Line count for "spirometers": state how many lines of the data below include it, and output nothing more.

*** Opening Input data ***

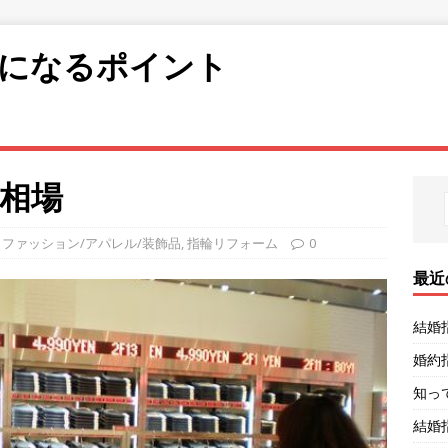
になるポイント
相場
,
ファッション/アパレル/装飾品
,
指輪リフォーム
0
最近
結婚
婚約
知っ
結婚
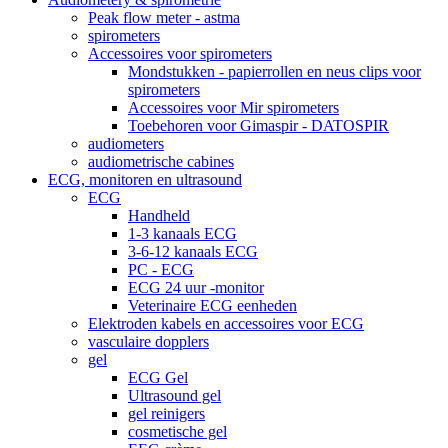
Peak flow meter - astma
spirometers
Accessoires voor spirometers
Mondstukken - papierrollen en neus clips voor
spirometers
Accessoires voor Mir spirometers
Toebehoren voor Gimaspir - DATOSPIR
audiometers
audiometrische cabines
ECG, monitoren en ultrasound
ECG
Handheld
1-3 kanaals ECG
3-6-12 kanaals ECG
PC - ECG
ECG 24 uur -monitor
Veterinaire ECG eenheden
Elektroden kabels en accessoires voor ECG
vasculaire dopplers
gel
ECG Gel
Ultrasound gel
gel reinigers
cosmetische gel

*** Closing Input data ***
*** Opening Input data ***

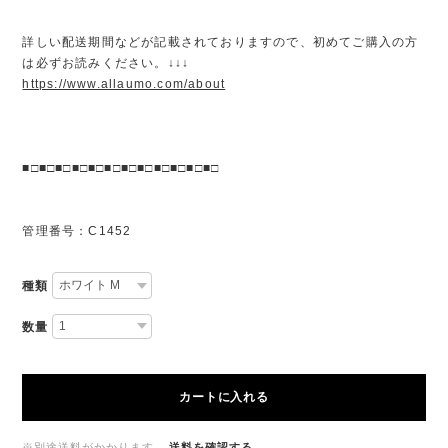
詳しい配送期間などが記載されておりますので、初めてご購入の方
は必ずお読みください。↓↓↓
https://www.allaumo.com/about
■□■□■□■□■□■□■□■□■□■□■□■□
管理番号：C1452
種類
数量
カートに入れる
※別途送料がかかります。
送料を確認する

*** Closing Input data ***
*** Opening Input data ***

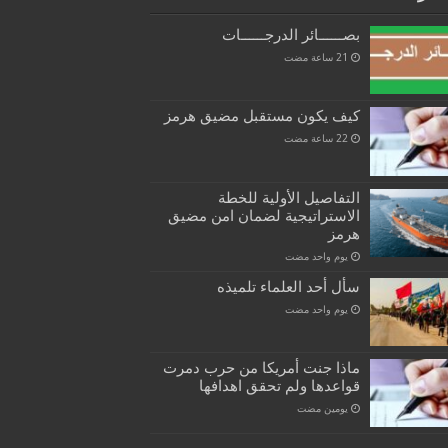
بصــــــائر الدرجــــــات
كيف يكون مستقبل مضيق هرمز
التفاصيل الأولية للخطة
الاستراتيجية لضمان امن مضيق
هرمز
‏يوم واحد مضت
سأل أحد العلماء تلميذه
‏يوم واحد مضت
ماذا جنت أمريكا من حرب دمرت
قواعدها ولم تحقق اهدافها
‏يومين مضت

*** Closing Input data ***

*Response*.
4